When it comes to opening doors and opening eyes, specialty certification lets employers, colleagues and patients know that a physical therapist (PT) possesses advanced clinical skills in a particular area. Board-certified therapists truly stand out from their peers, considering fewer than 10 percent of the roughly 66,000 members of the American Physical Therapy Association (APTA) have obtained this voluntary advanced credential. And this exclusive group of therapists can reap a variety of benefits: increased prestige, patient referrals, job opportunities, peer recognition and higher pay.
The Go-to Person
After physical therapist Gail Dean Deyle, DPT, OCS, FAAOMPT, became an orthopedic-certified specialist in 1991, peers viewed him as a mentor, colleagues sought his advice and he was invited to participate in continuing-education programs.
"People could clearly understand where my expertise and interest lay," says Deyle, who is graduate program director for the transitional Doctor of Physical Therapy program at Rocky Mountain University of Health Professions in Provo, Utah. Recently retired from the US Army, Deyle also founded the US Army-Baylor University doctoral program in orthopedic physical therapy at the Brooke Army Medical Center in San Antonio.
Following her certification four years ago as an orthopedic specialist, Sharon Feldman, PT, OCS, found that she, too, became an unofficial resource for therapist peers and medical colleagues at the Rehabilitation Institute of Chicago (RIC), where she serves as clinical manager of the Arthritis Center.
Under a new clinical ladder program, the RIC now rewards and encourages board certification with opportunities for advancement and higher salary growth.
A study published in 2002 by the American Board of Physical Therapy Specialties (ABPTS) of the APTA shows that board-certified PTs reported a higher average income than noncertified peers, says Andrea Blake, director of the board's specialty certification department. Studies have also found that physicians and employers believe that certified specialists achieve more effective clinical outcomes and often manage patients with more complex conditions.
Seven Ways to Shine
Currently, the ABPTS offers seven specialty certification areas:
- Cardiovascular and pulmonary (CCS).
- Clinical electrophysiology (ECS).
- Geriatric (GCS).
- Neurology (NCS).
- Orthopaedic (OCS).
- Pediatric (PCS).
- Sports (SCS).
##########
To do »
A. Decide whether each statement below agrees with the article on physical therapy specialty certification, and answer yes or no for each, quoting the deciding words of the article. (i) Fewer than 10 percent of APTA members have obtained board certification. (ii) Gail Dean Deyle became an orthopedic-certified specialist in 1995. (iii) The ABPTS currently offers five specialty certification areas.
B. Carry on the article on physical therapy specialty certification from the end of its list of seven specialty areas.

Dataset content »
##########
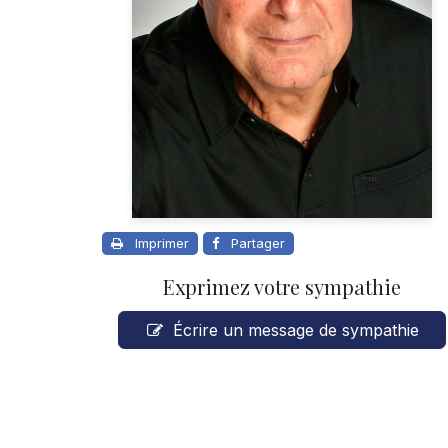
Imprimer
Partager
Exprimez votre sympathie
Écrire un message de sympathie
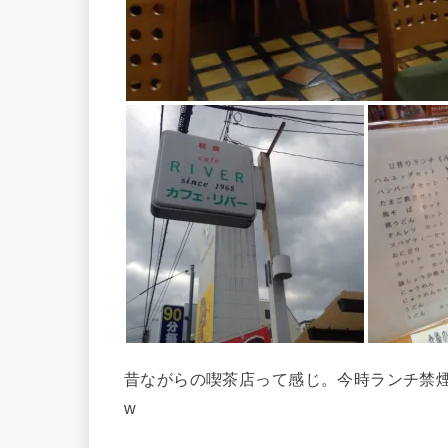
昔ながらの喫茶店って感じ。今時ランチ禁
w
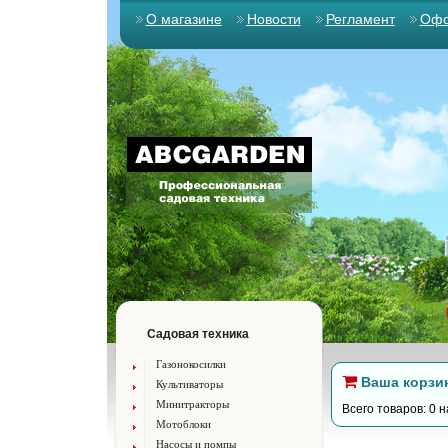
О магазине
Новости
Регламент
Офо
Садовая техника
Газонокосилки
Ваша корзи
Культиваторы
Минитракторы
Всего товаров: 0 н
Мотоблоки
Насосы и помпы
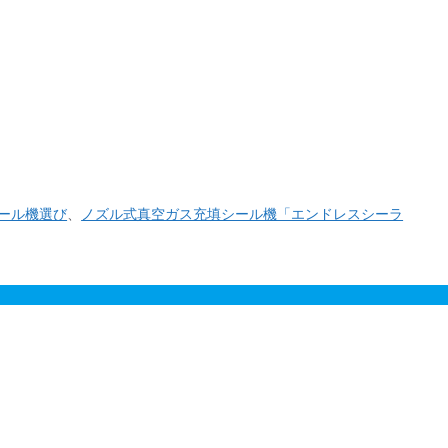
事にできること 1. 自社製品「バッグシーラーシリ
ール機選び
、
ノズル式真空ガス充填シール機「エンドレスシーラ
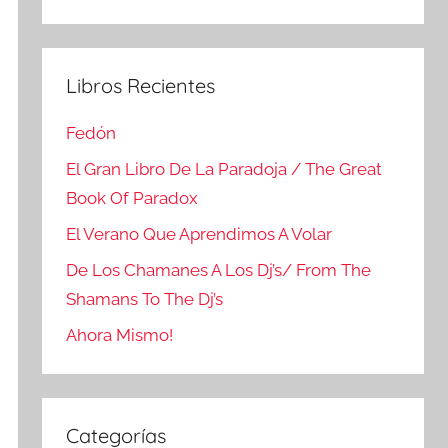
Buscar
Libros Recientes
Fedón
El Gran Libro De La Paradoja / The Great
Book Of Paradox
El Verano Que Aprendimos A Volar
De Los Chamanes A Los Dj’s/ From The
Shamans To The Dj’s
Ahora Mismo!
Categorías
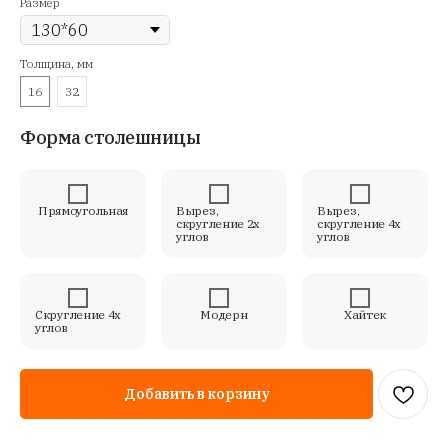
Размер
Толщина, мм
16
32
Форма столешницы
Прямоугольная
Вырез,
Вырез,
скругление 2х
скругление 4х
углов
углов
Скругление 4х
Модерн
Хайтек
углов
Добавить в корзину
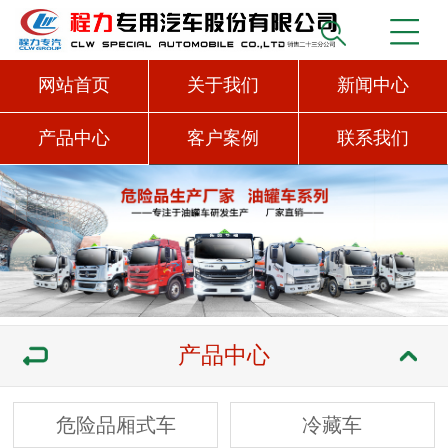
网站首页
关于我们
新闻中心
产品中心
客户案例
联系我们
产品中心
危险品厢式车
冷藏车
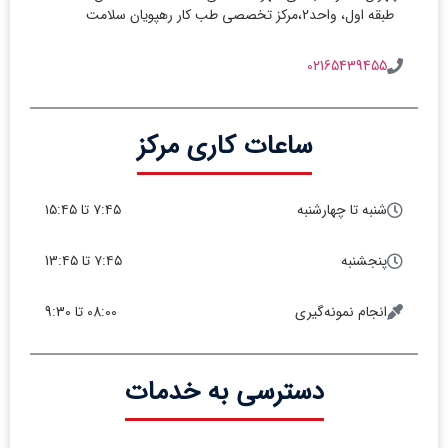
طبقه اول، واحد2،مرکز تخصصی طب کار رهپویان سلامت
02165439455
ساعات کاری مرکز
شنبه تا چهارشنبه
۷:۴۵ تا ۱۵:۴۵
پنجشنبه
۷:۴۵ تا 13:۴۵
انجام نمونه‌گیری
08:00 تا 9:30
دسترسی به خدمات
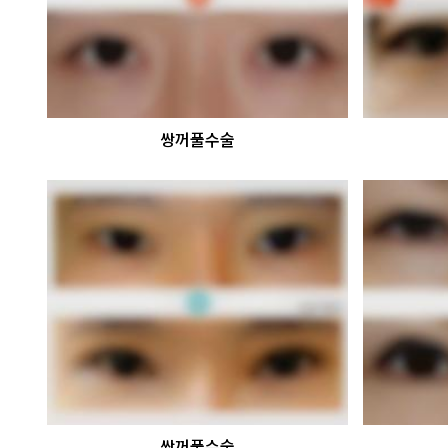
쌍꺼풀수술
쌍꺼풀수술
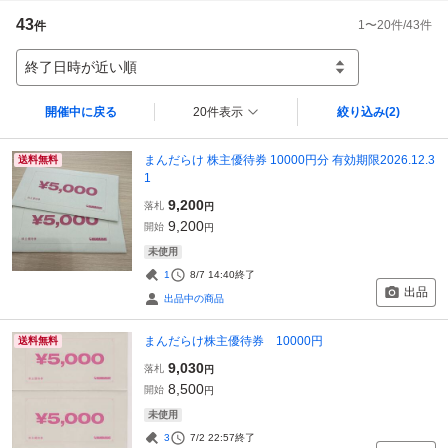
43
1
〜
20
件/
43
件
件
終了日時が近い順
開催中に戻る
20件表示
絞り込み
(2)
まんだらけ 株主優待券 10000円分 有効期限2026.12.3
送料無料
1
9,200
落札
円
9,200
開始
円
未使用
1
8/7 14:40
終了
出品
出品中の商品
まんだらけ株主優待券 10000円
送料無料
9,030
落札
円
8,500
開始
円
未使用
3
7/2 22:57
終了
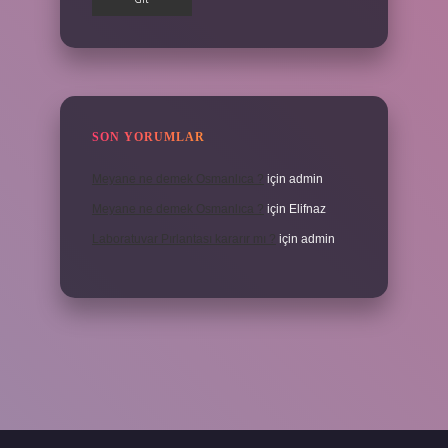
SON YORUMLAR
Meyane ne demek Osmanlıca ?
için
admin
Meyane ne demek Osmanlıca ?
için
Elifnaz
Laboratuvar Pırlantası kararır mı ?
için
admin
a.casino/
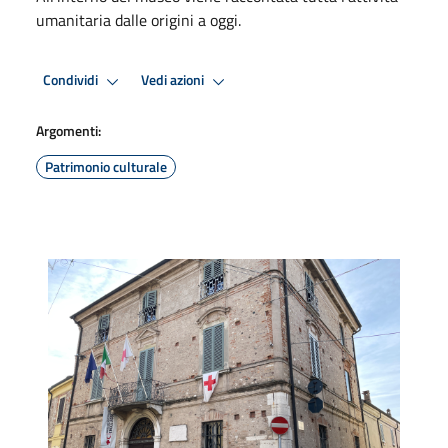
umanitaria dalle origini a oggi.
Condividi
Vedi azioni
Argomenti:
Patrimonio culturale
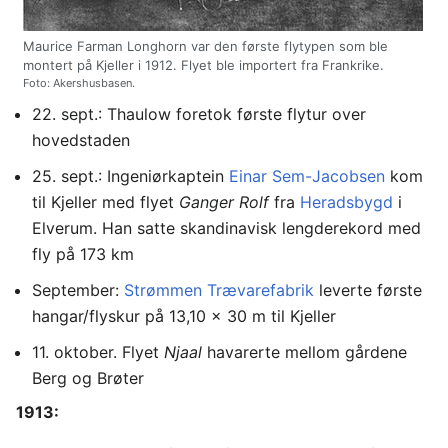
Maurice Farman Longhorn var den første flytypen som ble
montert på Kjeller i 1912. Flyet ble importert fra Frankrike.
Foto: Akershusbasen.
22. sept.: Thaulow foretok første flytur over
hovedstaden
25. sept.: Ingeniørkaptein
Einar Sem-Jacobsen
kom
til Kjeller med flyet
Ganger Rolf
fra
Heradsbygd
i
Elverum. Han satte skandinavisk lengderekord med
fly på 173 km
September:
Strømmen Trævarefabrik
leverte første
hangar/flyskur på 13,10 x 30 m til Kjeller
11. oktober. Flyet
Njaal
havarerte mellom gårdene
Berg og Brøter
1913:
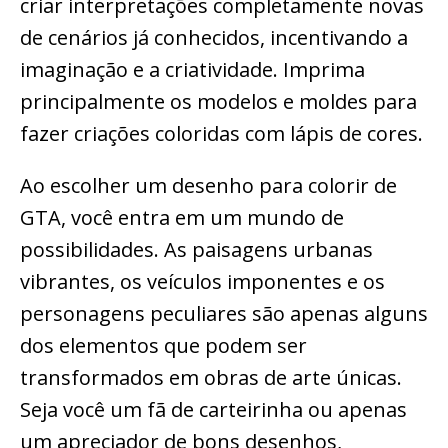
criar interpretações completamente novas
de cenários já conhecidos, incentivando a
imaginação e a criatividade. Imprima
principalmente os modelos e moldes para
fazer criações coloridas com lápis de cores.
Ao escolher um desenho para colorir de
GTA, você entra em um mundo de
possibilidades. As paisagens urbanas
vibrantes, os veículos imponentes e os
personagens peculiares são apenas alguns
dos elementos que podem ser
transformados em obras de arte únicas.
Seja você um fã de carteirinha ou apenas
um apreciador de bons desenhos,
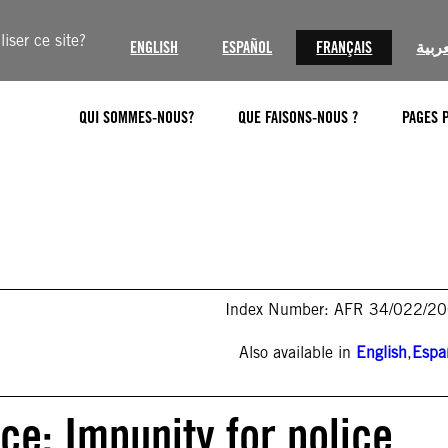
iser ce site?
ENGLISH
ESPAÑOL
FRANÇAIS
عربية
QUI SOMMES-NOUS?
QUE FAISONS-NOUS ?
PAGES 
Index Number: AFR 34/022/2
Also available in
English
,
Espa
ce: Impunity for police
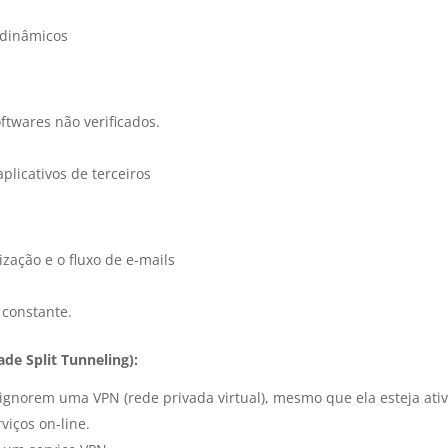
 dinâmicos
ftwares não verificados.
plicativos de terceiros
zação e o fluxo de e-mails
 constante.
de Split Tunneling):
s ignorem uma VPN (rede privada virtual), mesmo que ela esteja ati
rviços on-line.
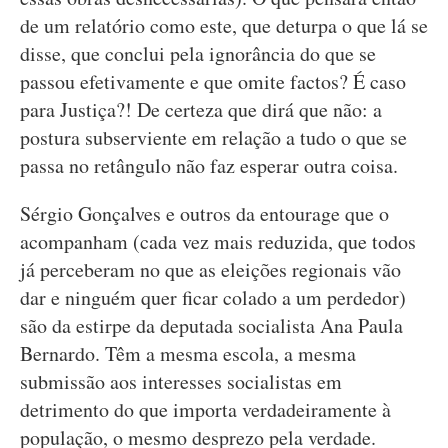
de um relatório como este, que deturpa o que lá se
disse, que conclui pela ignorância do que se
passou efetivamente e que omite factos? É caso
para Justiça?! De certeza que dirá que não: a
postura subserviente em relação a tudo o que se
passa no retângulo não faz esperar outra coisa.
Sérgio Gonçalves e outros da entourage que o
acompanham (cada vez mais reduzida, que todos
já perceberam no que as eleições regionais vão
dar e ninguém quer ficar colado a um perdedor)
são da estirpe da deputada socialista Ana Paula
Bernardo. Têm a mesma escola, a mesma
submissão aos interesses socialistas em
detrimento do que importa verdadeiramente à
população, o mesmo desprezo pela verdade.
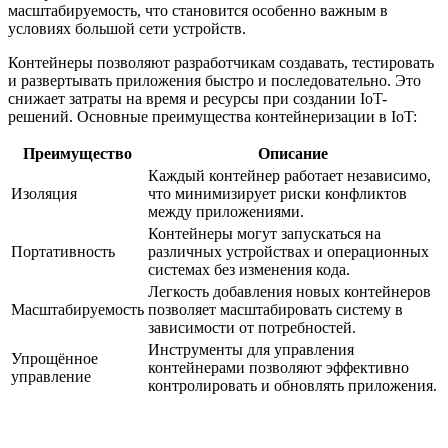
масштабируемость, что становится особенно важным в
условиях большой сети устройств.
Контейнеры позволяют разработчикам создавать, тестировать
и развертывать приложения быстро и последовательно. Это
снижает затраты на время и ресурсы при создании IoT-
решений. Основные преимущества контейнеризации в IoT:
Преимущество
Описание
Каждый контейнер работает независимо,
Изоляция
что минимизирует риски конфликтов
между приложениями.
Контейнеры могут запускаться на
Портативность
различных устройствах и операционных
системах без изменения кода.
Легкость добавления новых контейнеров
Масштабируемость
позволяет масштабировать систему в
зависимости от потребностей.
Инструменты для управления
Упрощённое
контейнерами позволяют эффективно
управление
контролировать и обновлять приложения.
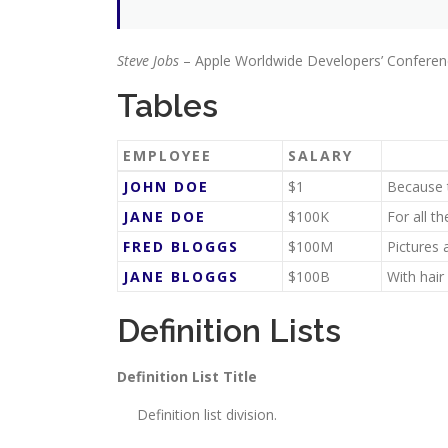
Steve Jobs
– Apple Worldwide Developers’ Conferen
Tables
EMPLOYEE
SALARY
JOHN DOE
$1
Because t
JANE DOE
$100K
For all t
FRED BLOGGS
$100M
Pictures 
JANE BLOGGS
$100B
With hair
Definition Lists
Definition List Title
Definition list division.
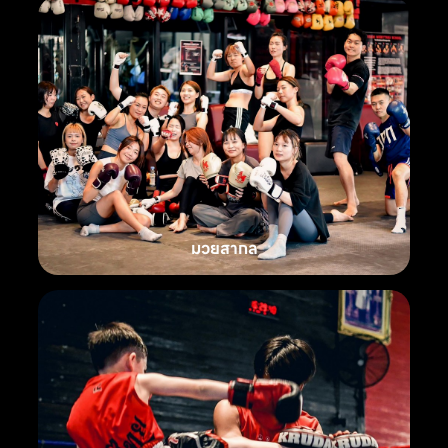
มวยสากล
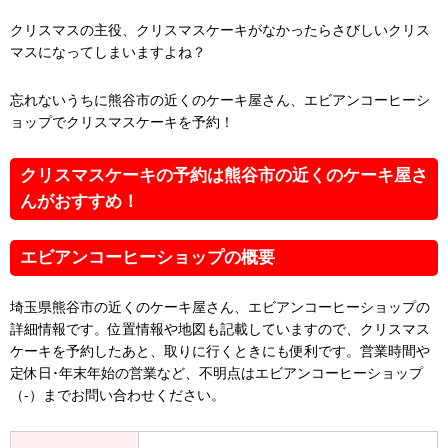
クリスマスの主役、クリスマスケーキがなかったらさびしいクリス
マスになってしまいますよね？
忘れないうちに熊谷市の近くのケーキ屋さん、エビアンコーヒーシ
ョップでクリスマスケーキを予約！
クリスマスケーキの予約は熊谷市の近くのケーキ屋さ
んがおすすめ！
エビアンコーヒーショップの概要
埼玉県熊谷市の近くのケーキ屋さん、エビアンコーヒーショップの
詳細情報です。位置情報や地図も記載していますので、クリスマス
ケーキを予約したあと、取りに行くときにも便利です。営業時間や
定休日･年末年始の営業など、不明点はエビアンコーヒーショップ
（-）までお問い合わせください。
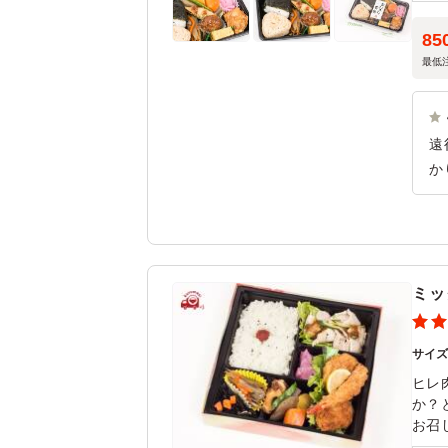
85
最低
遠
か
達
ぎ
ミッ
サイ
ヒレ
か？
お召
##########
Answers to this exercise »
A.
(i) Yes: "fewer than 10 percent of the roughly 66,000 members of the American Physical Therapy Association (APTA) have obtained this voluntary advanced credential"
(ii) No: "became an orthopedic-certified specialist in 1991"
(iii) No: "Currently, the ABPTS offers seven specialty certification areas"

B.
Open to licensed PTs in the United States, Puerto Rico and the Virgin Islands, certification requires a minimum of 2,000 hours of clinical experience in the specialty area and successful completion of a written exam. To maintain certification, candidates must hold a current license, log a minimum number of patient-care hours in the specialty and complete a competency assessment every 10 years.
As of 2009, more than 9,400 PTs had become board-certified as clinical specialists. More than half of those are in orthopedics, reflecting the number of therapy patients with orthopedic conditions.
Standing Out for Employers
As awareness of specialty certifications grows, employers are realizing certification can help with hiring, staff development, patient care and obtaining referrals.
"Certification is a good indicator that a job candidate has a certain skill level," says Feldman, who handles hiring for her department. "A candidate's ‘years of experience' [don't] necessarily translate into clinical skills."
Certification is also a good time-management tool when screening applicants, she says. "When a candidate has specialty certification, I have greater assurance that I'm getting what I'm asking for," she says.
Deyle, who reports seeing an increased demand for specialty-certified PTs, cites another benefit. "Employers are looking for people who are motivated enough to go through this process," he says.
In addition, Feldman says that referral sources are starting to request clinical specialists when referring patients to the RIC. For patients, employers and colleagues in need of a specialist, the ABPTS's online directory of certified specialists serves as a convenient referral system.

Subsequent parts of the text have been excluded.